Voclosporin will likely be approved well before the P3 trial runs it course.
Here's how it's going to work.First, there's a legal and regulatory path for this approval. While I quote the relevant passage below, here's the link to the FDA Regulations, as well as a list of drugs that received accelerated approval.
Sec. 314.510 Approval based on a surrogate endpoint or on an effect on a clinical endpoint other than survival or irreversible morbidity.
FDA may grant marketing approval for a new drug product on the basis of adequate and well-controlled clinical trials establishing that the drug product has an effect on a surrogate endpoint that is reasonably likely, based on epidemiologic, therapeutic, pathophysiologic, or other evidence, to predict clinical benefit or on the basis of an effect on a clinical endpoint other than survival or irreversible morbidity. Approval under this section will be subject to the requirement that the applicant study the drug further, to verify and describe its clinical benefit, where there is uncertainty as to the relation of the surrogate endpoint to clinical benefit, or of the observed clinical benefit to ultimate outcome. Postmarketing studies would usually be studies already underway. When required to be conducted, such studies must also be adequate and well-controlled. The applicant shall carry out any such studies with due diligence.
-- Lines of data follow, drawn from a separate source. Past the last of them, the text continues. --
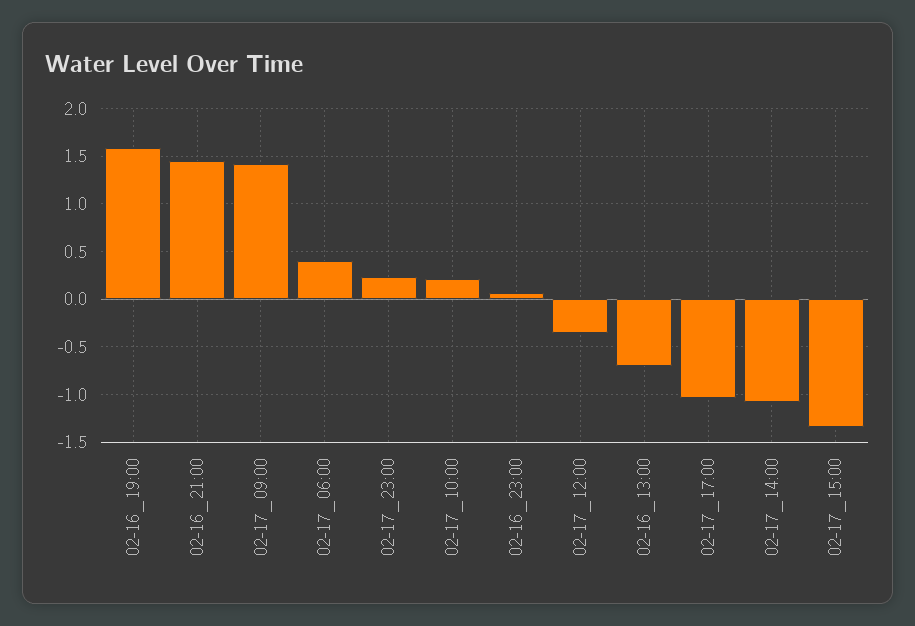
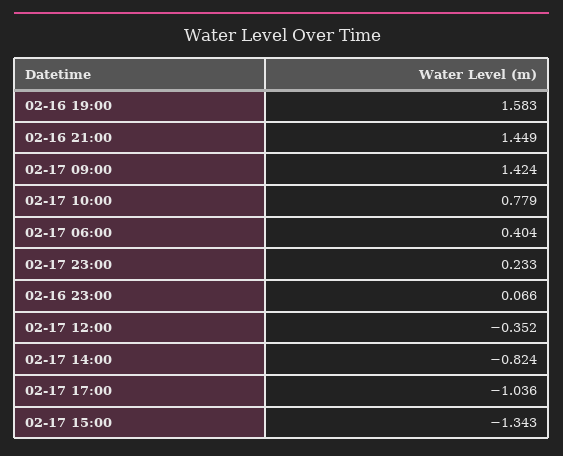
  {
    "02-16_19:00": 1.583,
    "02-16_21:00": 1.449,
    "02-17_09:00": 1.424,
    "02-17_06:00": 0.404,
    "02-17_23:00": 0.233,
-   "02-17_10:00": 0.2,
+   "02-17_10:00": 0.779,
    "02-16_23:00": 0.066,
    "02-17_12:00": -0.352,
-   "02-16_13:00": -0.7,
    "02-17_17:00": -1.036,
-   "02-17_14:00": -1.1,
+   "02-17_14:00": -0.824,
    "02-17_15:00": -1.343
  }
Now add in the SLEDIA Index (Systemic Lupus Erythematosus Disease Activity Index), which is "a list of 24 items, 16 of which are clinical items such as seizure, psychosis, organic brain syndrome, visual disturbance, other neurological problems, hair loss, new rash, muscle weakness, arthritis, blood vessel inflammation, mouth sores, chest pain worse with deep breathing and manifestations of pleurisy and/or pericarditis and fever." See
Punch line: If UPCR and SLEDAI are on track and consistent with Phase 2 data with similar P-Values, it is entirely possible that Vocloporin receives accelerated approval. If that happens, the P3 trial would continue, and additional data would be collected during the marketing phase to assure the decision to market is supported by robust clinical evidence.